### Stated task
Quote the passage below on who was responsible for the crucifixion of Jesus, in full and word for word.

### Text segment
• • • •
In other words, the really significant story here is that even these radical left-wing critics like Crossan and Borg who are involved in the Jesus Seminar who would love to deny the essential historicity of the Gospels really cannot deny the force of the evidence with respect to the central events of Jesus’ Passion and death. That is the real story here.

As we saw last week when I quoted Luke Timothy Johnson’s book The Real Jesus, the Passion story is some of the earliest and best established traditions about the historical Jesus that we have so that we are on good historical bedrock here with respect to the events of Jesus’ Passion.

The real disagreement then comes with respect to the degree of Jewish and Roman collaboration in the death of Jesus. That is where the disagreements seem to be voiced. Who holds the principal responsibility in this collaboration for getting rid of Jesus of Nazareth? What the revisionists (I will call them revisionists rather than liberals – I am trying to pick neutral terms here) want to say is that the basic idea is that it was really the Roman authorities, not the Jewish authorities, who are principally responsible for Jesus’ crucifixion. The idea here is, according to the revisionists, that Pilate was a cruel, ruthless leader who would bring down his Roman soldiers on the Jewish crowds in order to keep peace in Jerusalem, in order to keep the order. So what Caiaphas – the Jewish high priest – did was more or less give Jesus over to the Romans to let him be killed rather than to allow slaughter of the general population. So Caiaphas comes off looking rather good, I think, in the revisionist’s picture. He basically was going to give up one man in order to save all of the people from a Roman slaughter.
• • • •
### Given entries

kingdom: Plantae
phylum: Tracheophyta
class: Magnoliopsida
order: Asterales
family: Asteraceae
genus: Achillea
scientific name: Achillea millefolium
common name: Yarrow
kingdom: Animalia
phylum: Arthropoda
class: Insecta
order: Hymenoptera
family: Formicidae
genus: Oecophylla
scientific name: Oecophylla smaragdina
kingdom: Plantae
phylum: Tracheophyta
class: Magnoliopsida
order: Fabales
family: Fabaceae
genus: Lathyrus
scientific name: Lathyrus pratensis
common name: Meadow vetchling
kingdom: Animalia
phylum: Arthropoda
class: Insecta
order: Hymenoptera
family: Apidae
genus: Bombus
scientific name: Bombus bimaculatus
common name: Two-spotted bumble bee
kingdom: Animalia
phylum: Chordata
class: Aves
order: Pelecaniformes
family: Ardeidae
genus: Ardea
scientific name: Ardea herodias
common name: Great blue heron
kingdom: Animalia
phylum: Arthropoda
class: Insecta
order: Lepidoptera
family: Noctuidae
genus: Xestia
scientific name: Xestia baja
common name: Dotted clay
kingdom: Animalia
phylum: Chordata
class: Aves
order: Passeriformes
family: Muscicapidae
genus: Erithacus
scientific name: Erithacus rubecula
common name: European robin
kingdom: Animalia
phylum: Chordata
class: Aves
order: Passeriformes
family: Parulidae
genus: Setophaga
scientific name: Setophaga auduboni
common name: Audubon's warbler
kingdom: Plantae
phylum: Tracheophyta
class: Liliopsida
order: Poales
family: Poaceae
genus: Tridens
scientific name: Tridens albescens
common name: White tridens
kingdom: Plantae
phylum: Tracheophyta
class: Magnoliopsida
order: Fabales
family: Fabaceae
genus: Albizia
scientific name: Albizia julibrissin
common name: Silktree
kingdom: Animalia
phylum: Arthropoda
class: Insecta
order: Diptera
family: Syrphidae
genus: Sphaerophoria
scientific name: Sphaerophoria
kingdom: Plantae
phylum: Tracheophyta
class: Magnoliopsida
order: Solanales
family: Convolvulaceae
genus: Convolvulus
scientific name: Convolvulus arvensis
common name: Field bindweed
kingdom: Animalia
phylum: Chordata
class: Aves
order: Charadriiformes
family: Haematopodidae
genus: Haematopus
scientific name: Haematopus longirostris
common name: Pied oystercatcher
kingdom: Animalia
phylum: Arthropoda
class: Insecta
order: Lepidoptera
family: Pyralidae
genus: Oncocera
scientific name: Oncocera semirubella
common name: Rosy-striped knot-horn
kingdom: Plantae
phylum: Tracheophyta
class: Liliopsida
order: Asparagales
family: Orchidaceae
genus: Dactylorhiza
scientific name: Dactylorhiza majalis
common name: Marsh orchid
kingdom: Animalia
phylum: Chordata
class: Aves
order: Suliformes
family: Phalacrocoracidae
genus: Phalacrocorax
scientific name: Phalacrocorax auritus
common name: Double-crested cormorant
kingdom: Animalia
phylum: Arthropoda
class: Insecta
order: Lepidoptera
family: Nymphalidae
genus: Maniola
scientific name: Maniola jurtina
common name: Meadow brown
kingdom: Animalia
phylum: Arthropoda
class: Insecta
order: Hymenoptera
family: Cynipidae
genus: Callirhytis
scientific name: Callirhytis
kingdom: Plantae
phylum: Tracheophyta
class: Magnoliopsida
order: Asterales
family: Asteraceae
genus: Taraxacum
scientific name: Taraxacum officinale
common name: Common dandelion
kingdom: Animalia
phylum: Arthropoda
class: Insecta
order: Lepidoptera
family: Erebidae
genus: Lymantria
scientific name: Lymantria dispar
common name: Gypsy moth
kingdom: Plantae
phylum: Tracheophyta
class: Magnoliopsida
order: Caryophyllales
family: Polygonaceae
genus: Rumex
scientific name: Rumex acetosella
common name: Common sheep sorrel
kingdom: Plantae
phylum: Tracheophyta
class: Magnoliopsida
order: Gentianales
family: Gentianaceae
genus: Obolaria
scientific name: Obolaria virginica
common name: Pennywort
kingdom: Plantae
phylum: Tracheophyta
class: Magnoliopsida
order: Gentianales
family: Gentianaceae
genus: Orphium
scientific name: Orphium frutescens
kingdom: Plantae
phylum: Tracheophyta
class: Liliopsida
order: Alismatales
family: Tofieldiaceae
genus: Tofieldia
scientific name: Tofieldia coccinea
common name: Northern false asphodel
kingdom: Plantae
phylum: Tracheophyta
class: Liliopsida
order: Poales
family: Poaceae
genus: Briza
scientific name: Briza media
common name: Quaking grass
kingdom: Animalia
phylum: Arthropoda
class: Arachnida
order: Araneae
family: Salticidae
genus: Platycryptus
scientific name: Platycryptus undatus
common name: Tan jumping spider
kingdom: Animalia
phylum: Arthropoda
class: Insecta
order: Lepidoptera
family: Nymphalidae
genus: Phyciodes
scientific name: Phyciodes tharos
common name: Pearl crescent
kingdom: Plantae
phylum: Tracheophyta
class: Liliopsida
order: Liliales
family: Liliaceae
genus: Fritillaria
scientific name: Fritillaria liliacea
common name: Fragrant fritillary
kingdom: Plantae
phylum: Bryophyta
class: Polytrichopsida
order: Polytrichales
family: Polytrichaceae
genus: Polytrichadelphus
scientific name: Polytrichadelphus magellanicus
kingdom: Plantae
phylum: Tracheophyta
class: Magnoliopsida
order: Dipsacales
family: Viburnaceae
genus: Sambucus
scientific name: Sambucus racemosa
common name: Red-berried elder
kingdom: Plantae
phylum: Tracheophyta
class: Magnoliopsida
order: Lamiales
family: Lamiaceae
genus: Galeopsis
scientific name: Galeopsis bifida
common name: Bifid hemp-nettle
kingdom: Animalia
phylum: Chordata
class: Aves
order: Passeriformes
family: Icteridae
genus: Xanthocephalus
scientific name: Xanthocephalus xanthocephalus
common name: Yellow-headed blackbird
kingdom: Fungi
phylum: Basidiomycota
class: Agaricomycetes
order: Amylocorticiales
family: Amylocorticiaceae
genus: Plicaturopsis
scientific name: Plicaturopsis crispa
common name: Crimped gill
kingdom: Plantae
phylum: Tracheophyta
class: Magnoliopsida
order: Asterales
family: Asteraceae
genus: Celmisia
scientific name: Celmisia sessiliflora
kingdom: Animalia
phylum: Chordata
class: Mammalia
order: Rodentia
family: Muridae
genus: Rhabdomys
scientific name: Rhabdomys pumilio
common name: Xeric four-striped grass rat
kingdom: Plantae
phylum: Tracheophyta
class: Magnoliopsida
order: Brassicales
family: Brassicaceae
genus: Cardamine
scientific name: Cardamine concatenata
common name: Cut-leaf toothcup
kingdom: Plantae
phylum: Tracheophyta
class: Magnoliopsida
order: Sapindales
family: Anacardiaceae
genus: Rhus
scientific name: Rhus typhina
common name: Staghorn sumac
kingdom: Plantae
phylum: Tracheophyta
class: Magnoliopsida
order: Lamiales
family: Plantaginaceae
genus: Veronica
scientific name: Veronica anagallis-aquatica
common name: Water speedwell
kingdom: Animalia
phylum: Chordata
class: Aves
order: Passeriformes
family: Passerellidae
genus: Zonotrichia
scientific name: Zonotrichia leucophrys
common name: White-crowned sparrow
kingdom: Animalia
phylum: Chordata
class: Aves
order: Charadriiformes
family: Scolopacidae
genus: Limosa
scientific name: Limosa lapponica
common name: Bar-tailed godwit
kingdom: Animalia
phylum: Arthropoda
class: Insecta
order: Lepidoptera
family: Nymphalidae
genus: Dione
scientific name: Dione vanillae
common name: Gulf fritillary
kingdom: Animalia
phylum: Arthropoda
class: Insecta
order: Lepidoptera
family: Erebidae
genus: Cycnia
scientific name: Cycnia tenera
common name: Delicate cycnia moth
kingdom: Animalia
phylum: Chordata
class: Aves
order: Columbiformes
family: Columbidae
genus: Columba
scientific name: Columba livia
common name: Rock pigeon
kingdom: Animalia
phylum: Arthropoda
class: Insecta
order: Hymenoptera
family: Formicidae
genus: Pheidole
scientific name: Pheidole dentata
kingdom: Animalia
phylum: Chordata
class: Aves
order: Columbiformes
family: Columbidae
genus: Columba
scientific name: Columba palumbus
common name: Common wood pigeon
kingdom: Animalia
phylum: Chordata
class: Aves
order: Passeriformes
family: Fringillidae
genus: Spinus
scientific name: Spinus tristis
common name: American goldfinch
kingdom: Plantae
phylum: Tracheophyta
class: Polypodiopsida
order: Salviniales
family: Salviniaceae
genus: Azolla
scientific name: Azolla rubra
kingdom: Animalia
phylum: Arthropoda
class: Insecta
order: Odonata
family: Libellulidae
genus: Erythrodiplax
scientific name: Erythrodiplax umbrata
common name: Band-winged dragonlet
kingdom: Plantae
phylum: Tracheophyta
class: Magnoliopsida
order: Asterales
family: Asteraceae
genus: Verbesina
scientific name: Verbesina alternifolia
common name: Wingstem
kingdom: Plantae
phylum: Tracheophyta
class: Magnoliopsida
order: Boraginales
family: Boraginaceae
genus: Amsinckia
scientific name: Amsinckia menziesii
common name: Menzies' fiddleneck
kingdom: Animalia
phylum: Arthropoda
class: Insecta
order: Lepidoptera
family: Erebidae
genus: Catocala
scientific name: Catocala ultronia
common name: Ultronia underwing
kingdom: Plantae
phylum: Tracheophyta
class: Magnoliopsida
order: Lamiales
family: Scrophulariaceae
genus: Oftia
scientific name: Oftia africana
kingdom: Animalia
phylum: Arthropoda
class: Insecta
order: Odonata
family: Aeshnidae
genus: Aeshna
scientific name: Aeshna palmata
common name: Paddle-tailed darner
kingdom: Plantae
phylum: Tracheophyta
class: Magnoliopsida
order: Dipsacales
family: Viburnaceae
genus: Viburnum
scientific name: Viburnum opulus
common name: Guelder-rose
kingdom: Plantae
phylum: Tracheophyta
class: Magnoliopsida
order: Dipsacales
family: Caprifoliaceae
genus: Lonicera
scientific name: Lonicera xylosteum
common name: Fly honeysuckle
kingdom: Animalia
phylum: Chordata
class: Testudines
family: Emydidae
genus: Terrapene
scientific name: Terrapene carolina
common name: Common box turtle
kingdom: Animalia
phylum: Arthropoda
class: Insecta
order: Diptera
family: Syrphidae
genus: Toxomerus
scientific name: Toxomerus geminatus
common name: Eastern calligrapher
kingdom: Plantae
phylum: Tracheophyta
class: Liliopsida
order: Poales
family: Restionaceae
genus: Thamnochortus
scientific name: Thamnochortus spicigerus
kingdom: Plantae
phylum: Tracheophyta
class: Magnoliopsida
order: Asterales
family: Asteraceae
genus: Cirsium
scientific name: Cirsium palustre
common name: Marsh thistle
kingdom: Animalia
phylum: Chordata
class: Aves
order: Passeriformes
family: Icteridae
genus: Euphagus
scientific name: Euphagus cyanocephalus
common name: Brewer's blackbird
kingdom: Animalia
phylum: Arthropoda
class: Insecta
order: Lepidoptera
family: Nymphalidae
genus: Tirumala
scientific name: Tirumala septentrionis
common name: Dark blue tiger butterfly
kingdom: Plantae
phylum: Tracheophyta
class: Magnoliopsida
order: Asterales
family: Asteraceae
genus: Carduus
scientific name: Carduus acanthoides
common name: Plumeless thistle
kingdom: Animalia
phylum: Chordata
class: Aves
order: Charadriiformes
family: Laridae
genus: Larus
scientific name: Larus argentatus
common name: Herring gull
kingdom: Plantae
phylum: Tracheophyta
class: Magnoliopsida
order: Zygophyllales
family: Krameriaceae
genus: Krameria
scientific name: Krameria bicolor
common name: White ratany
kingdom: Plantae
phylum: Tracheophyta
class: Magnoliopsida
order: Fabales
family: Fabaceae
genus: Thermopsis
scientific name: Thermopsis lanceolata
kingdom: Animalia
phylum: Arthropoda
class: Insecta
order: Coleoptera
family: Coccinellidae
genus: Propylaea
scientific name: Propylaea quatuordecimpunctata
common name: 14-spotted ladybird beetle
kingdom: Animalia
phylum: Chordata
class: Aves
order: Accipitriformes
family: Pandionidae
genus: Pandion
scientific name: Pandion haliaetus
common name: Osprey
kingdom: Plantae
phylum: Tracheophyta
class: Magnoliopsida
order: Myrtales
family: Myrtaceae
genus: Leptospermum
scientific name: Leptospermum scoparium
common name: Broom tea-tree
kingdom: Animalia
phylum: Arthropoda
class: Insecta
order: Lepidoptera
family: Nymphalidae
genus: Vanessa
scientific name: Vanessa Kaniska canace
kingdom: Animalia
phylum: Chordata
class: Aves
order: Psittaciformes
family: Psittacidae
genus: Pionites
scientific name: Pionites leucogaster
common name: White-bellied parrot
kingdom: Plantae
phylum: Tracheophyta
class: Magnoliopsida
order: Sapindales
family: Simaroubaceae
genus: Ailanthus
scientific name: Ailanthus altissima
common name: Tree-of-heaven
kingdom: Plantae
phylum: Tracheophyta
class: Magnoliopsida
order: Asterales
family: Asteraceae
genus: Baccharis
• • • •
### Answer to this exercise
In other words, the really significant story here is that even these radical left-wing critics like Crossan and Borg who are involved in the Jesus Seminar who would love to deny the essential historicity of the Gospels really cannot deny the force of the evidence with respect to the central events of Jesus’ Passion and death. That is the real story here.

As we saw last week when I quoted Luke Timothy Johnson’s book The Real Jesus, the Passion story is some of the earliest and best established traditions about the historical Jesus that we have so that we are on good historical bedrock here with respect to the events of Jesus’ Passion.

The real disagreement then comes with respect to the degree of Jewish and Roman collaboration in the death of Jesus. That is where the disagreements seem to be voiced. Who holds the principal responsibility in this collaboration for getting rid of Jesus of Nazareth? What the revisionists (I will call them revisionists rather than liberals – I am trying to pick neutral terms here) want to say is that the basic idea is that it was really the Roman authorities, not the Jewish authorities, who are principally responsible for Jesus’ crucifixion. The idea here is, according to the revisionists, that Pilate was a cruel, ruthless leader who would bring down his Roman soldiers on the Jewish crowds in order to keep peace in Jerusalem, in order to keep the order. So what Caiaphas – the Jewish high priest – did was more or less give Jesus over to the Romans to let him be killed rather than to allow slaughter of the general population. So Caiaphas comes off looking rather good, I think, in the revisionist’s picture. He basically was going to give up one man in order to save all of the people from a Roman slaughter.